▸ **INSTRUCTIONS TO FOLLOW**
When "Indonesia" occurs in a line of the material, copy that line.

(DATA FOR THIS TASK Opens)

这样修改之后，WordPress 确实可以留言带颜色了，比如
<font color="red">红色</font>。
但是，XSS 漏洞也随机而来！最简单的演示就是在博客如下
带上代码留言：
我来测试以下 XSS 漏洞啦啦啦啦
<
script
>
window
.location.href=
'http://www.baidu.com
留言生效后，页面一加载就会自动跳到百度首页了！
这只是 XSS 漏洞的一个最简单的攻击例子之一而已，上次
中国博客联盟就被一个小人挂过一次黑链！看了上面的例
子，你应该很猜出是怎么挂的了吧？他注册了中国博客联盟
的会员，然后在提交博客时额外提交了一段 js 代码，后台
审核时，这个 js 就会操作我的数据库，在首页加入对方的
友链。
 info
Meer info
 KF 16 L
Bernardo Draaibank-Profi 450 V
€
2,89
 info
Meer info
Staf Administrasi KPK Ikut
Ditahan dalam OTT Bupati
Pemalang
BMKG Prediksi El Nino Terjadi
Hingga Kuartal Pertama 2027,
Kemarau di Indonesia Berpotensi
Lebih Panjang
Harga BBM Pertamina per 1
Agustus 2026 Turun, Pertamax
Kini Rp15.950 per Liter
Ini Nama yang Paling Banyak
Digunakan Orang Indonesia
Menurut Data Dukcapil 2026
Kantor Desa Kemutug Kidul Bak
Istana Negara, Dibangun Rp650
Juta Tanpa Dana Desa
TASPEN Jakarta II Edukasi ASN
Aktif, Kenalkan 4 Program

(DATA FOR THIS TASK Closes)
(DATA FOR THIS TASK Opens)

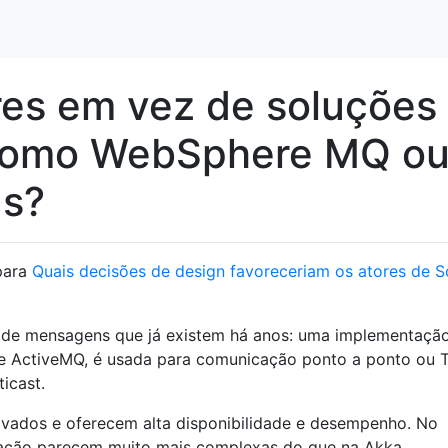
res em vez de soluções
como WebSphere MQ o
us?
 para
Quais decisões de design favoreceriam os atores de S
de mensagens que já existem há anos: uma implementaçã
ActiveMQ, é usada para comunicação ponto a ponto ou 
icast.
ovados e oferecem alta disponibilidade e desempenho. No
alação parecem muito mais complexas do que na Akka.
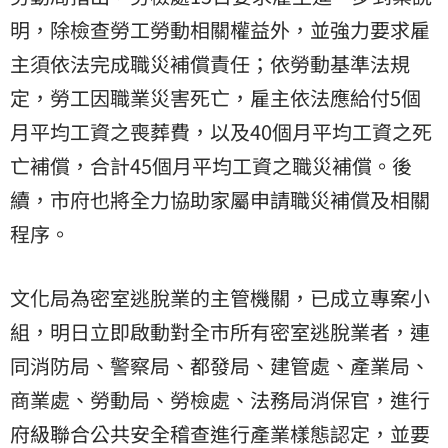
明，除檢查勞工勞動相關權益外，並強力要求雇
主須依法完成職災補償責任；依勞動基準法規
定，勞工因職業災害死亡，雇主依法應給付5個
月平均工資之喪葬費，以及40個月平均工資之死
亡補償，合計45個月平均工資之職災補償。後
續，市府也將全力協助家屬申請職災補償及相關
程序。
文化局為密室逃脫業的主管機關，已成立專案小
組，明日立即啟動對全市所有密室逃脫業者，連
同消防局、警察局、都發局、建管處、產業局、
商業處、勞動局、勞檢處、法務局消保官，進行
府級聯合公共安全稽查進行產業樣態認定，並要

(DATA FOR THIS TASK Closes)
(DATA FOR THIS TASK Opens)

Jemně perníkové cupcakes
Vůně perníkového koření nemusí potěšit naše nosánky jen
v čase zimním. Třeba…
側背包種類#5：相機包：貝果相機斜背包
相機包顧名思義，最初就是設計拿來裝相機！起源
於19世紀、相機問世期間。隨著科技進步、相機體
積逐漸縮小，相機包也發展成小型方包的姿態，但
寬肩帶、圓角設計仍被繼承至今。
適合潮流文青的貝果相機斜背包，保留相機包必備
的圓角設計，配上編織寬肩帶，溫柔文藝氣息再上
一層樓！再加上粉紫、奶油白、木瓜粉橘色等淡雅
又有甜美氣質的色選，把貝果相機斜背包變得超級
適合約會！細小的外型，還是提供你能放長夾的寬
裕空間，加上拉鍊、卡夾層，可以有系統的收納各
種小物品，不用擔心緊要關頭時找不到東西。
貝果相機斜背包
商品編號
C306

(DATA FOR THIS TASK Closes)

▸ **ANSWER BELOW**
Kemarau di Indonesia Berpotensi
Digunakan Orang Indonesia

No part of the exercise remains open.